- Document:
┄┄┄┄┄┄

FIG. 1 illustrates a high mast luminaire 100 including a mounting portion 102 and an optical assembly 112. The optical assembly 112 can include a bottom surface 114 from which light can emanate. Furthermore, the optical assembly 112 can include a plurality of fins 116 configured to provide thermal management for dissipating heat from the light sources (not shown) included within the optical assembly 112.

The mounting portion 102 can be an electrical enclosure that includes a plurality of components that individually or cooperatively provide electrical and mechanical functionality to the luminaire 100. For example, and not by limitation, the mounting portion 102 can include power supplies, signal conditioning circuitry, metering circuitry for monitoring power consumption in the luminaire 100, and a reconfigurable stop for limiting the rotation of the optical assembly 112, as shall be described in greater detail below.

The mounting portion 102 can include a cover 104 mounted on a hinge 106. The cover 104 can be opened to provide access to the parts included in the mounting portion 102. Furthermore, on a side wall of the mounting portion 102, there can be located a hole 108 that is configured for attachment to a high mast mounting arm. The mounting portion 102 can further include a hole configured to receive a mounting post 118 that is immovably affixed, or movably affixed in other embodiments, to the optical assembly 112. The hole can have a rim and it can be a threaded so that it can receive a set screw 110. Once the mounting post 118 is inserted in the hole at one end, the set screw 110 can be actuated to secure the optical assembly 112 to the mounting portion 102.

In the luminaire 100, the optical assembly 112 can rotate to at least 360 degrees, and it can be locked in a desired position using the set screw 110. Adjustment of the angle of rotation about the nadir axis can be facilitated by graduations on the optical enclosure and a reference marker on the mounting portion 102. Alternatively, the graduations could be placed on the mounting post 118 or a suitable fixture attached thereto. In other embodiments, the graduations and the reference markers could be interchanged between the optical assembly 112 and the mounting portion 102.

FIG. 2 illustrates a cross-sectional view 200 of the mounting portion 102, along with a portion of the optical assembly 112, namely the mounting post 118 with which the optical assembly 112 is secured on the mounting portion 102. FIG. 2 shows a sealing arrangement of the mounting portion 102 and the optical assembly 112 for protecting the luminaire 100 against moisture. The mounting post 118 enters the mounting portion 102 through a reinforced bearing portion and is fixed in vertical position by a plate. When the optical assembly 112 is to be rotated, the set screw 110 could be released and the optical assembly 112 can be turned in a direction 210, for example. Turning the optical assembly 112 can also be effected in the direction opposite to the direction 210.

The top end of the mounting post 118 within the electrical enclosure is protected against moisture ingress by a grommet or rubber plug 204 with means for the electrical wiring 202 to pass through. Sealing is also provided by a gasket 208 and plate 206 placed between the bearing portion and fasteners screwing into the end/top of the mounting post 118.

It is noted that while FIG. 1 shows only one lighting fixture, in other embodiments, the mounting post 118 can be attached to one or more other optical assemblies which may be similar to optical assembly 112. In these embodiments, secondary connectors orthogonal to the mounting post 118 can be used to connect the several optical assemblies to the mounting post 118, and rotation of all the optical assemblies can be effected simultaneously.

┄┄┄┄┄┄

- Supplied information:
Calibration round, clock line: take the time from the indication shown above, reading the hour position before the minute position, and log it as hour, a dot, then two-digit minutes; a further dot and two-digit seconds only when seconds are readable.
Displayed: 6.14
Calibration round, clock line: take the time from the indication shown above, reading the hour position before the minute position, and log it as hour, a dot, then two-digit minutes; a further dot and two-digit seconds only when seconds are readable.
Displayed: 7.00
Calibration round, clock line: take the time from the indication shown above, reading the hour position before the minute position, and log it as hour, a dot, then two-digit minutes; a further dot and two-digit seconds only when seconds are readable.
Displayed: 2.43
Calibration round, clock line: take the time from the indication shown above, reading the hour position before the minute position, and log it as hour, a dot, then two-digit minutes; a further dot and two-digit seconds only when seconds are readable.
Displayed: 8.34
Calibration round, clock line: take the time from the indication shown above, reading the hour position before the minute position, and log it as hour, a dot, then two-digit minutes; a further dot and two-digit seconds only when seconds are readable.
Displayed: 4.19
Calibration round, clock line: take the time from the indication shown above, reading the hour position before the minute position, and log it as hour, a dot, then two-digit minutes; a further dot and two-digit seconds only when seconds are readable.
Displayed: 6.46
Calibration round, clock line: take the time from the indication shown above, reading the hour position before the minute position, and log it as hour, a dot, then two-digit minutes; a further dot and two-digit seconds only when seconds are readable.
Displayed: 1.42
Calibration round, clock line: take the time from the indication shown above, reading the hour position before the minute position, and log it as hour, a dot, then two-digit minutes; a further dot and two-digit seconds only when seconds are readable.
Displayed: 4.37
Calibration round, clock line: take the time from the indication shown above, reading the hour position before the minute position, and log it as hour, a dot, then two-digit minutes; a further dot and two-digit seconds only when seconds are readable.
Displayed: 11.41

┄┄┄┄┄┄

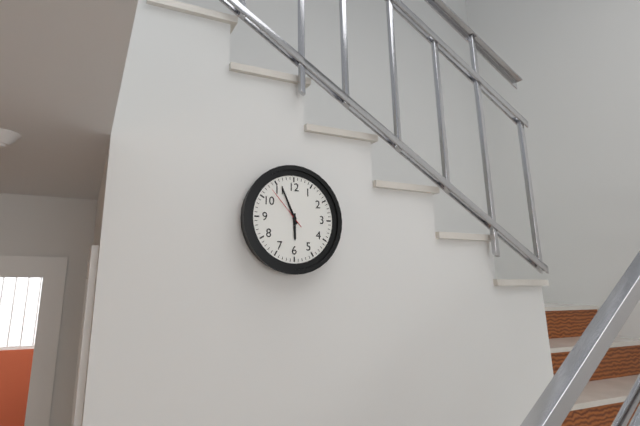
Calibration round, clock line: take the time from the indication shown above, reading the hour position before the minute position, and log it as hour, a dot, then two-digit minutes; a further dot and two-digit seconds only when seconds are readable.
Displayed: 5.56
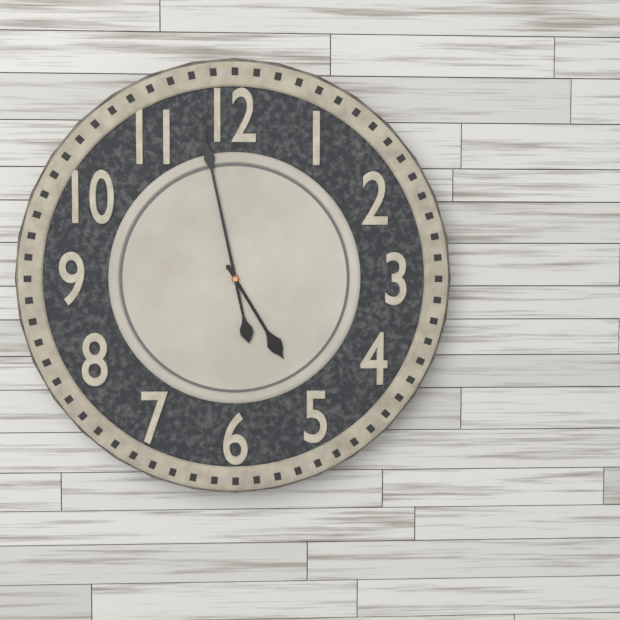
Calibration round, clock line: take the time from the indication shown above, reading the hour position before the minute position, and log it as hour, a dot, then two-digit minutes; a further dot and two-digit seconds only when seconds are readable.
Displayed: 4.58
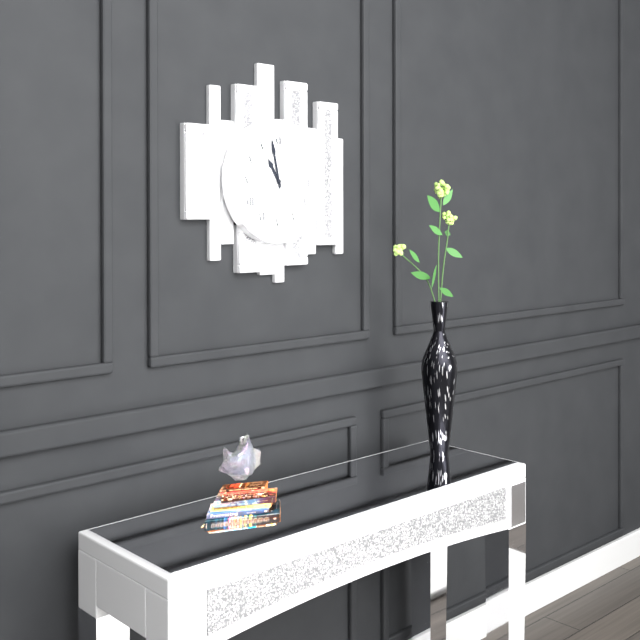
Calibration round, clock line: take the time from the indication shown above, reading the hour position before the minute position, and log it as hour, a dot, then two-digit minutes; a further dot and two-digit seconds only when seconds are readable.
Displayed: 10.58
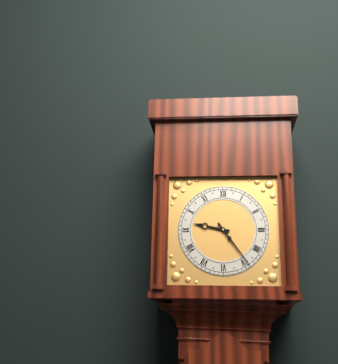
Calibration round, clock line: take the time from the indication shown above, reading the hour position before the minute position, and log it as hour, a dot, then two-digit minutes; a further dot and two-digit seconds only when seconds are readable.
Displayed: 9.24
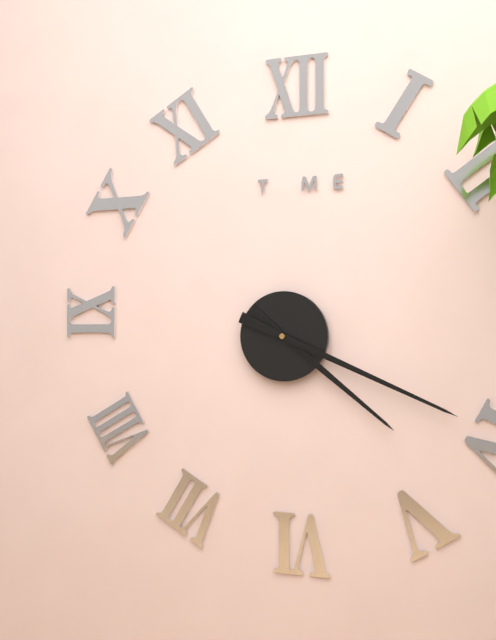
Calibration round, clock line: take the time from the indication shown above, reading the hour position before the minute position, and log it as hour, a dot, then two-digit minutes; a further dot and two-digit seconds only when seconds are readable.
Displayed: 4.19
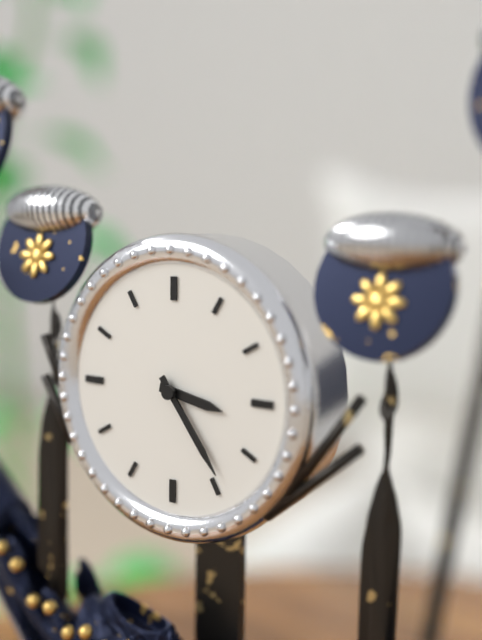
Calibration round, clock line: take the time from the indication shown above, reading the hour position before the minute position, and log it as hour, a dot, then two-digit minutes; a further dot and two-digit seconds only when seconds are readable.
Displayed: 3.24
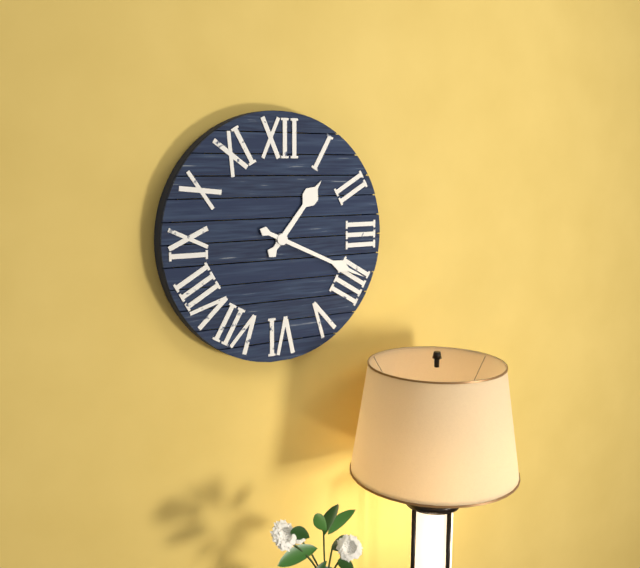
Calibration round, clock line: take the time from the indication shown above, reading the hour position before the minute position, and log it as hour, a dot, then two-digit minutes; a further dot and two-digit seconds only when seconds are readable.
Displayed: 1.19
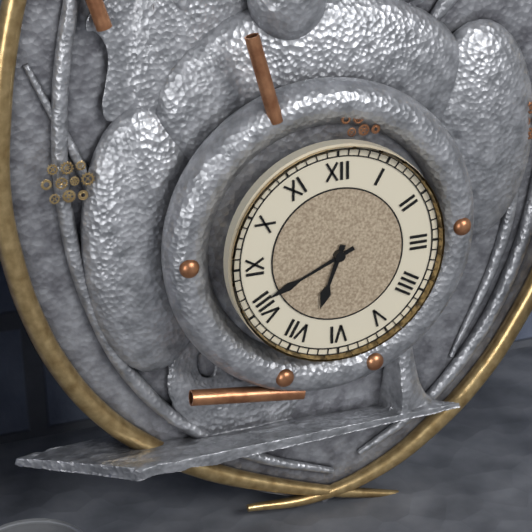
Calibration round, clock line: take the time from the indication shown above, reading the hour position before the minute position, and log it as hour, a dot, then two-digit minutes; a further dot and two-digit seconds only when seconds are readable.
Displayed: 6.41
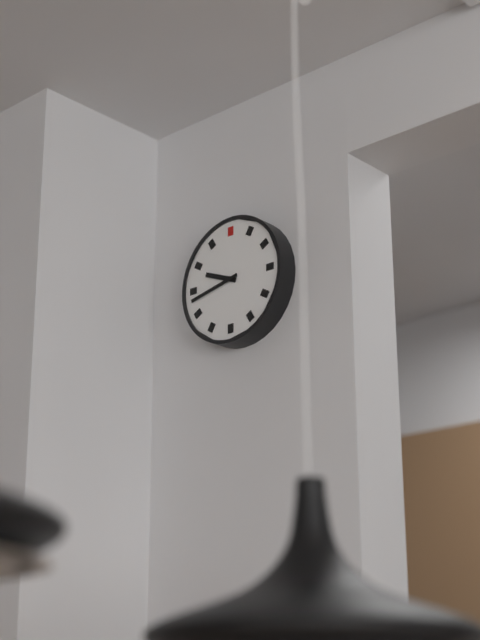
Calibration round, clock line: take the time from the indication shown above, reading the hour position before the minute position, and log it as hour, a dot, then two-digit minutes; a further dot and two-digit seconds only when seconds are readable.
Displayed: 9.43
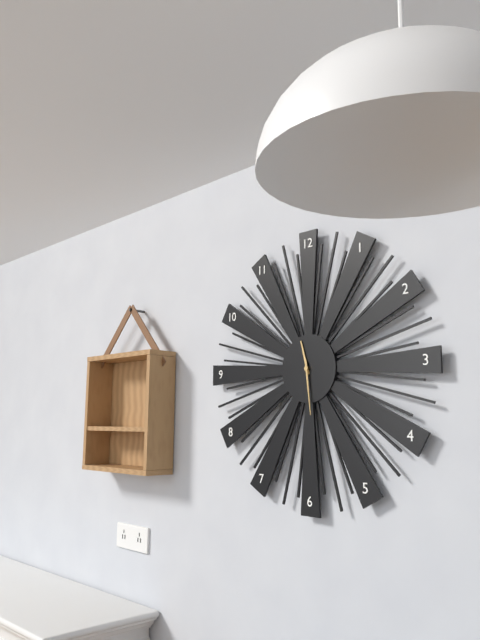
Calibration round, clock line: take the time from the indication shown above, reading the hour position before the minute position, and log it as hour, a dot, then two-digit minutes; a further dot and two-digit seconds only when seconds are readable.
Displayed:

┄┄┄┄┄┄

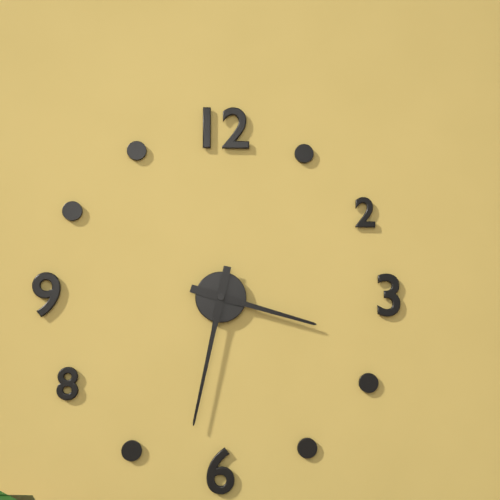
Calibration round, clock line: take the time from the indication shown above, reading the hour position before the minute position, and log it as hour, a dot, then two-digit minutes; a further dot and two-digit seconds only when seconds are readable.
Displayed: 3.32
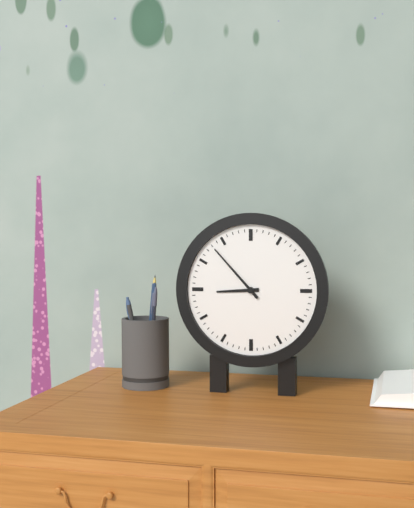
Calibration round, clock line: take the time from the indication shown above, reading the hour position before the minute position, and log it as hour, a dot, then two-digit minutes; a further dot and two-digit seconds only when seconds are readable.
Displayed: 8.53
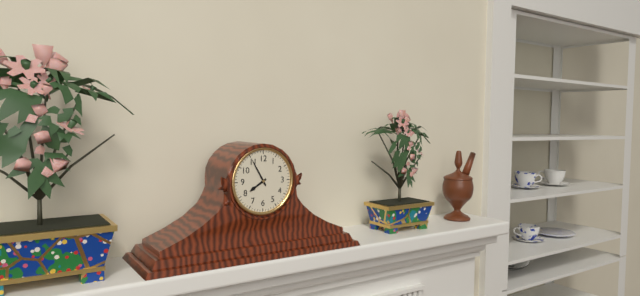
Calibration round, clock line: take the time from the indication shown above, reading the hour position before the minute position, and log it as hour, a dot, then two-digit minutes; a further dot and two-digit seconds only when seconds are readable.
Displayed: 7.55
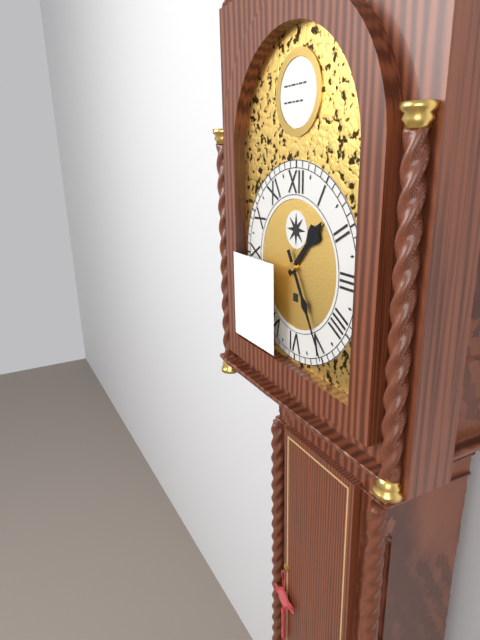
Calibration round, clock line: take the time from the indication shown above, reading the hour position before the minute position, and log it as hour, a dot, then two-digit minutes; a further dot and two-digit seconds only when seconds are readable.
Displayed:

┄┄┄┄┄┄

- Tasks and exercises:
1/ From the luminaire description, list the components that the sentence beginning "For example, and not by limitation" says the mounting portion 102 can include.
2/ Please carry the luminaire description forward, picking up after its final sentence.

- Exercise results:
1/
- Power supplies
- Signal conditioning circuitry
- Metering circuitry for monitoring power consumption in the luminaire 100
- A reconfigurable stop for limiting the rotation of the optical assembly 112

2/
FIG. 3 illustrates an inner view 300 of the mounting portion 102. As previously, mentioned, the mounting portion 102 can include a plurality of electrical components, of which electrical components 304 and 314 are shown. The mounting portion 102 can include a rotatable plate 302. The mounting post 118 can be secured onto the rotatable plate 302 and a fixture 306 with fasteners, thus securing the mounting post 118 to the mounting portion 102, but allowing rotation about a rotational axis.

The fixture 306 can include a tab 308 that protrudes from the side of the rotatable plate 302. The mounting portion 102 can further include, placed adjacent to the rotatable plate 302, a stop 318 that can engage the tab 308 to stop the rotatable plate 302 from rotating.

The stop 318 can be reconfigured to provide predetermined limits for rotation. For example, the stop 318 can be repositioned at an angle between edges 312 and 316 by adjusting the distance between the edges 312 and 316. As such, when rotating, the tab 308 can push against the stop 318 to make it pivot around a screw 310, but rotation will be stopped when either one of edge 312 or edge 316 hits a pillar 320. The distance between the edges 312 and 316 can be preselected at manufacture to provide a predetermined limit for rotation.

As is shown in FIG. 4 in the inner view 400, the rotatable plate 302, and hence the optical assembly 112 can be rotated by at least 360 degrees, but the rotation is stopped when the edge 312 of the stop 318 hits pillar 320. In the exemplary embodiments shown, (i.e. in FIGS. 3 and 4), rotation is limited to about 370 degrees. Other predetermined limits for rotation are contemplated and can be effected by appropriately selecting the angles between the edges 312 and 316. This can be accomplished by replacing the stop 318.

Having set for various embodiments, a method 500 consistent with their operation is now described with respect to FIG. 5. The method 500 can begin at a block 502, and it can include providing a stop disposed inside a mounting portion of high mast lighting system (block 504). When a rotation is effected by actuating (i.e. causing the platform to turn), the stop can prevent the rotation from going beyond a predetermined limit (block 506). In some embodiments the rotation can be at least 360 degrees and the predetermined limit of rotation can be about 370 degrees. The method 500 can end at a block 508. Furthermore, it is noted that in the above described embodiments, the direction of the rotation can be arbitrary (i.e. counter-clockwise or clock-wise), and the stop can be configured to provide arbitrary limits to rotation. For example, a stop can be configured to allow the optical assembly to rotate by no more than 60 degrees, i.e. to turn along an arc that is less than 360 degrees.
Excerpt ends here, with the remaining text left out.